Le directeur du Centre national de danse contemporaine à Angers est le plus philosophe des danseurs. Ses spectacles questionnent toujours les traces dessinées par les corps et leurs puissances intellectuelles. Nous avions adoré son Mouvement sur mouvement, solo décalé et drôle sur les Improvisation technologies de William Forsythe. Close Up se place dans la droite ligne, c’est le cas de le dire, de son étude de l’articulation entre les signifiants et les gestes.
Pour s’insérer dans l’entre-deux du mouvement, celui qui se niche entre son point de départ et son arrivée, Noé Soulier a choisi de composer un groupe quasiment à 100 % féminin. Sur scène, on trouve cinq danseuses (Julie Charbonnier, Yumiko Funaya, Nangaline Gomis, Mélisande Tonolo, Gal Zusmanovich) et un danseur (Samuel Planas), toustes en jean tee-shirt. Iels sont accompagné.e.s par les cinq musiciennes de l’ensemble Il Convito : Christine Busch en alternance avec Sophie Gent (violon), Claire Gratton (viole de gambe), Maude Gratton (clavecin), Amélie Michel (traverso) et Ageet Zweistra (violoncelle). Elles jouent notamment la célèbre fugue de Bach. La présence de la musique est posée comme une réminiscence. Elle n’est pas narrative, elle ne sert ni à accompagner la danse ni à l’incarner. Noé Soulier dépasse les réflexions d’Anne Teresa de Keersmaeker sur la danse mathématique et sur la fusion entre la musique et les corps. Lui, il ne dissocie pas, il se sert du quintette comme d’une lame de fond qui facilite la perception du point de suspension.
La danse est fulgurante. Son écriture très obsessionnelle est un délire sur les torsions, les appuis sur une jambe. Elle a comme point de départ les hanches qui sont au cœur de Close Up. Tout commence par le solo d’une danseuse qui rapidement glisse au sol en avant-scène, elle se relève, vrille, passe par un grand écart, rejoint une nouvelle fois le sol en imposant une ouverture de hanche immense. Elle sera vite rejointe par les cinq autres interprètes qui toustes vont épuiser cette collection de torsions suspendues. Noé Soulier cherche la beauté dans une ligne contrainte et il la trouve. Close Up, comme toutes les autres pièces de Noé, est très référencée, sans aucune forme de plagiat. Il maîtrise son Cunningham, son Forsythe et son Keersmaeker, c’est-à-dire que la chorégraphie est faite de lignes, de courbes inversées, de contre-temps ou encore d’appuis décalés. Il sait exactement comment rendre la géométrie sensible par le bout des orteils.

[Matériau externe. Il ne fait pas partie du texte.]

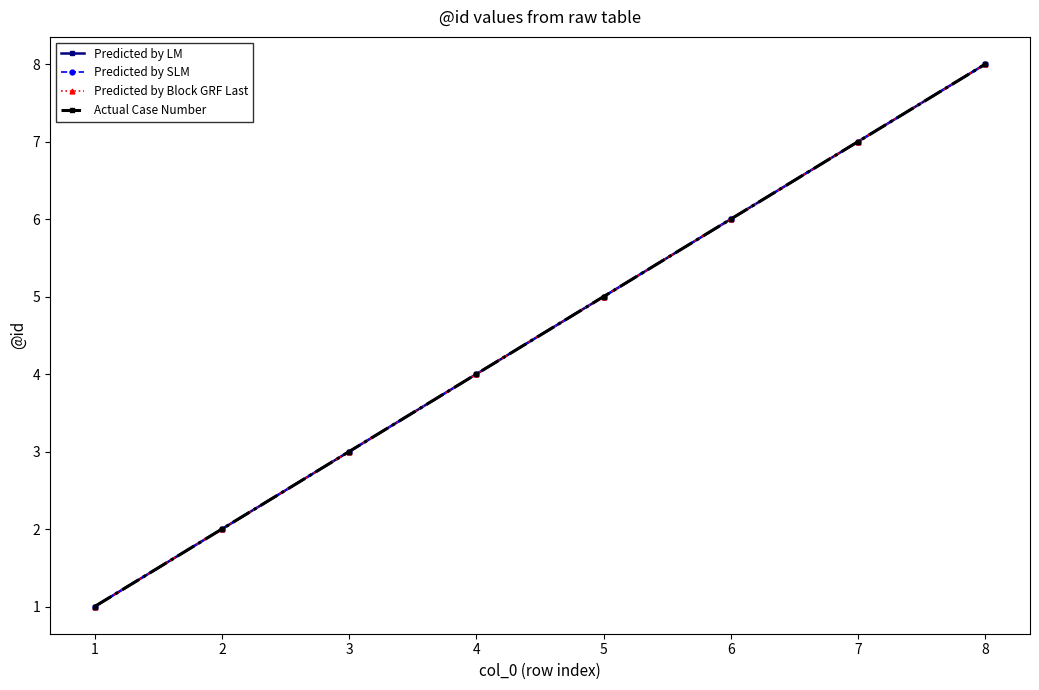

Which series has the largest total across all categories?

Predicted by LM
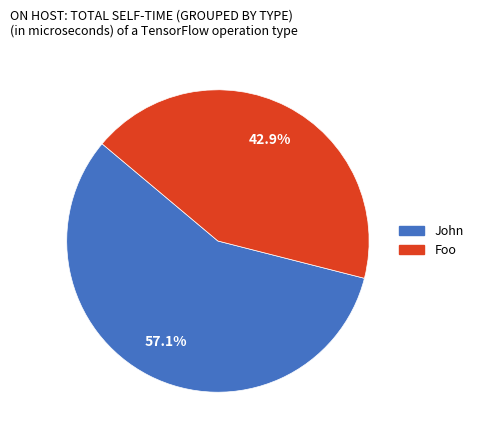

Which has a higher value, John or Foo?

John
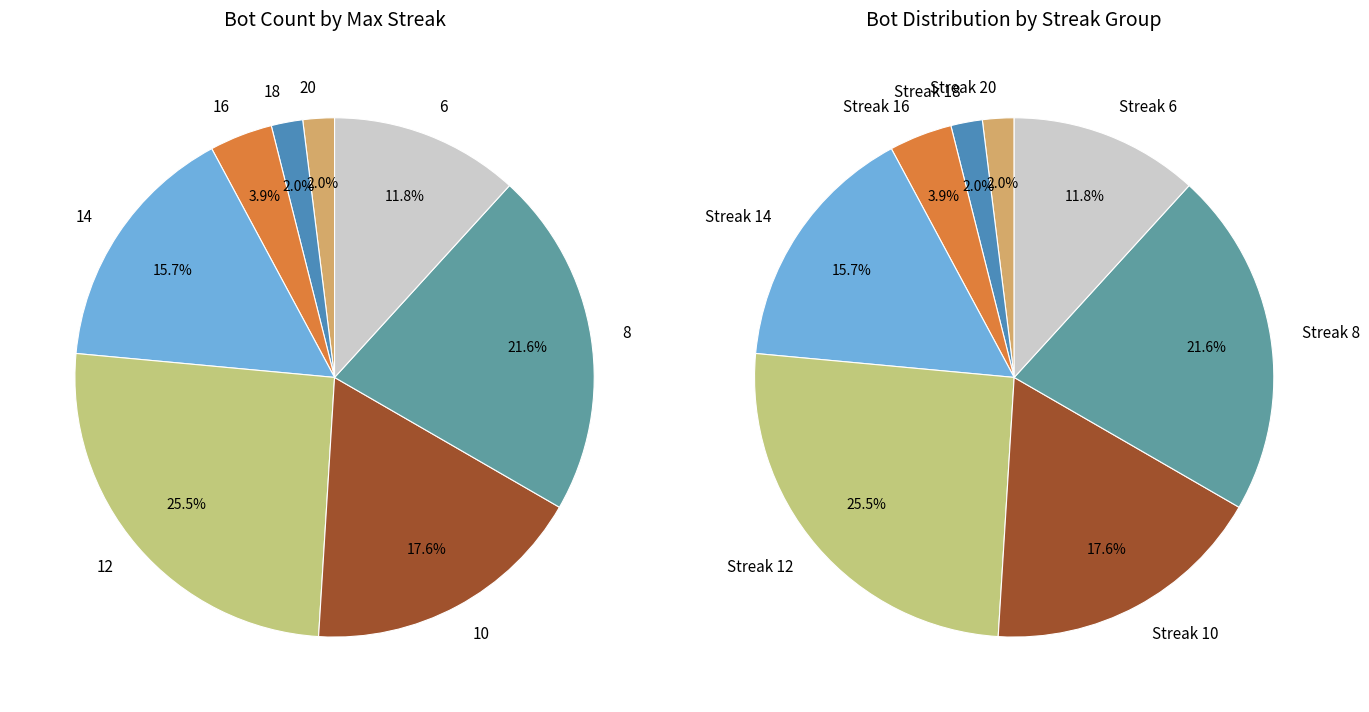

Is 14 the majority of the pie?

No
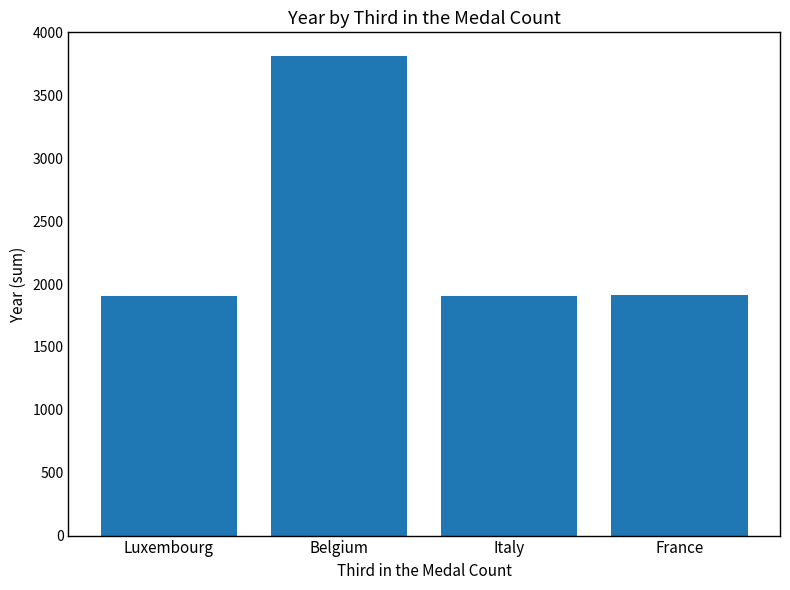

How many series are shown in this chart?

1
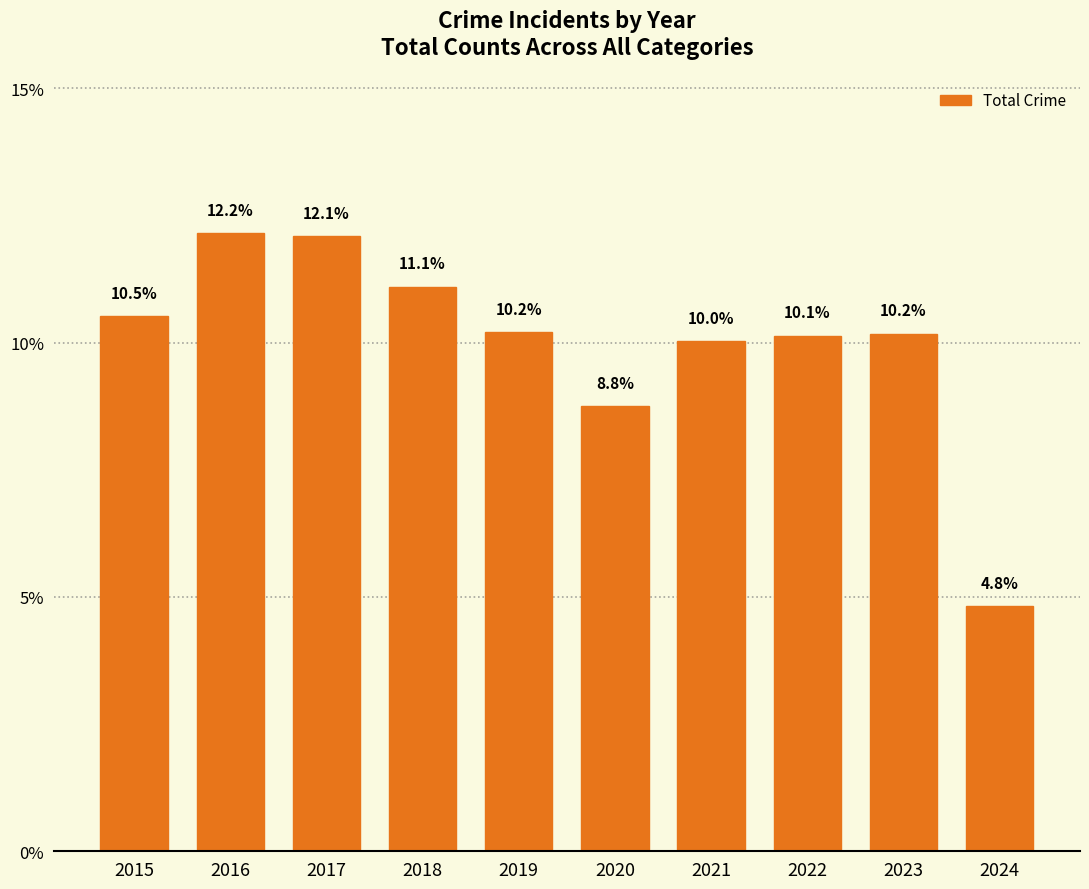

Where does the data first go above 10?

2015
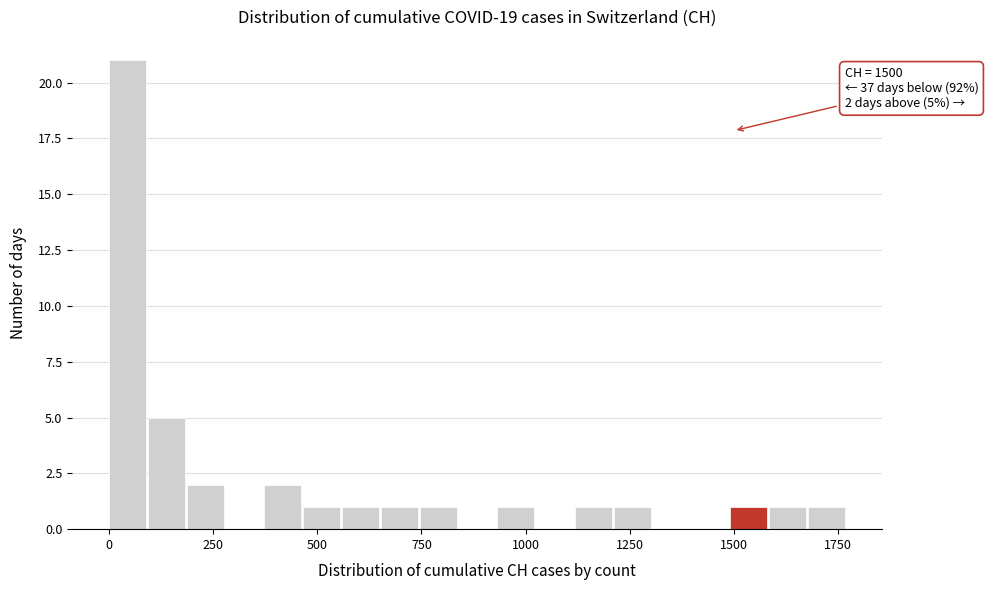

Around what value on the x-axis is the tallest bar? Give the approximate position of its centre, as read against the axis.

50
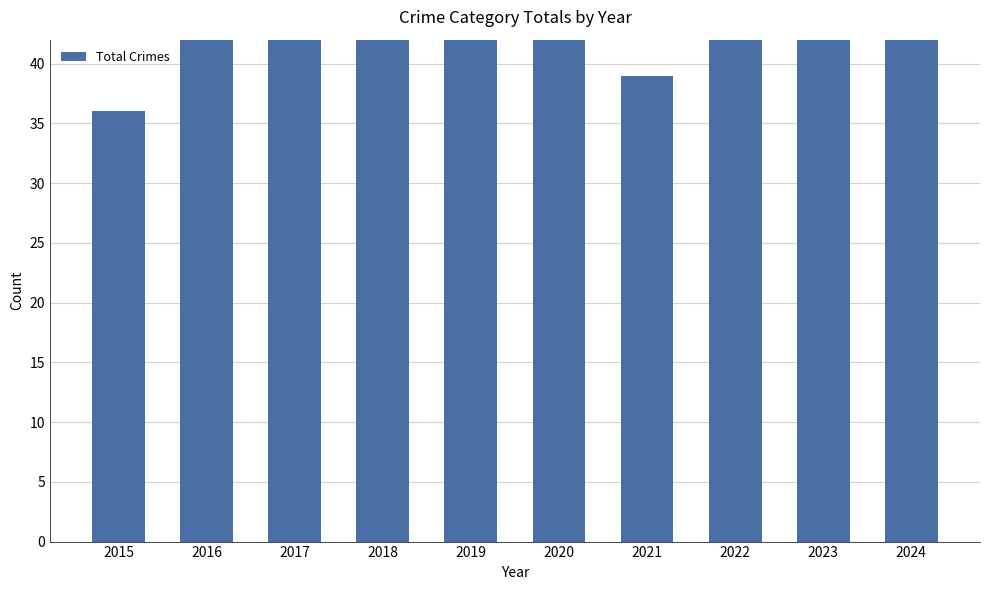

Reading left to right, extract all data points from this chart.

36	67	53	76	49	60	39	63	67	77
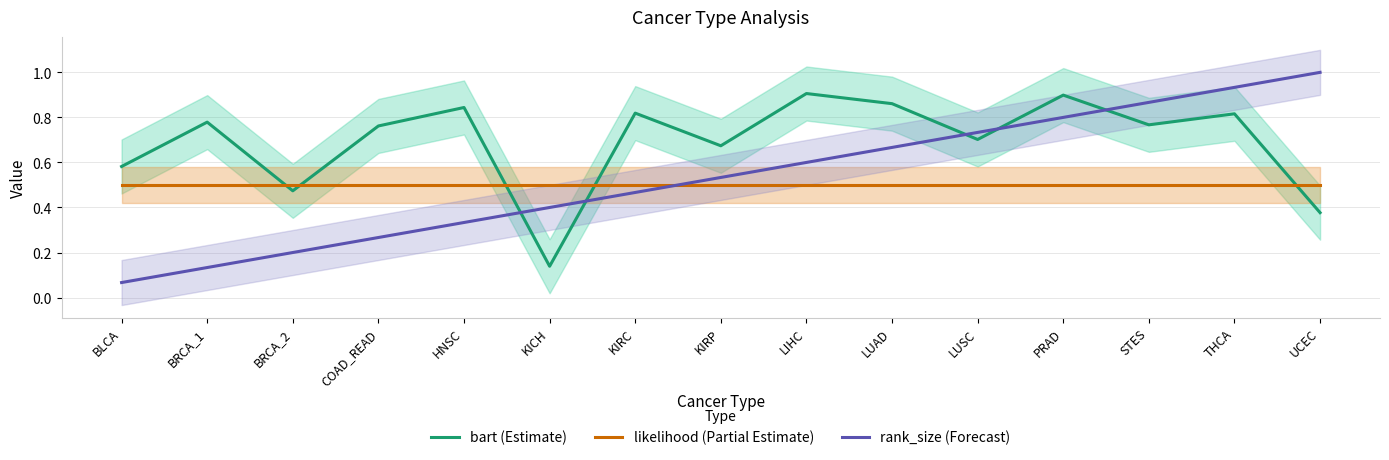

At how many categories does at least one series exceed 0?

15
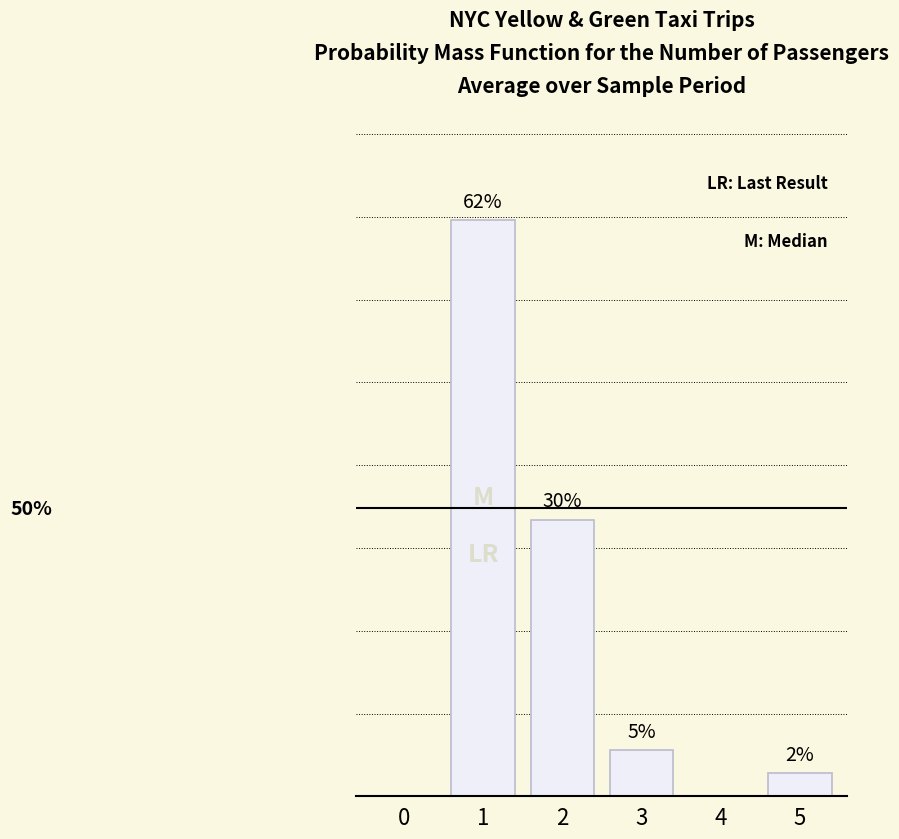

Reading left to right, transcribe all the data shown in this chart.

0.0	0.6	0.3	0.1	0.0	0.0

Le close up est un cadrage serré. Pour le traduire en danse, le chorégraphe utilise une caméra qui vient filmer les corps en 16/9. On voit alors les hanches (toujours) se mouvoir dans des demi-cercles presque orientaux. On voit surtout les jambes se multiplier dans des portés de pieds qui troublent le regard. Les entremêlements des corps sont comme un puzzle complexe. Il crée ainsi des carrés dans le rectangle, dans un culte de la ligne au service de la fluidité. Ces jeans très bien coupés de la marque Arket nous ont fait basculer dans les publicités Lee Cooper des années 1980, celle-là en particulier. Est-ce que le si smart Noé Soulier avait cette référence ? Pas sûr. Ce qui est sûr en revanche, c’est que la vidéo en direct est très peu utilisée de la sorte en danse, elle vient souvent apporter un décor. Là, elle zoome sur les corps. Une nouvelle fois, Soulier nous ordonne où regarder et cela fonctionne au millimètre.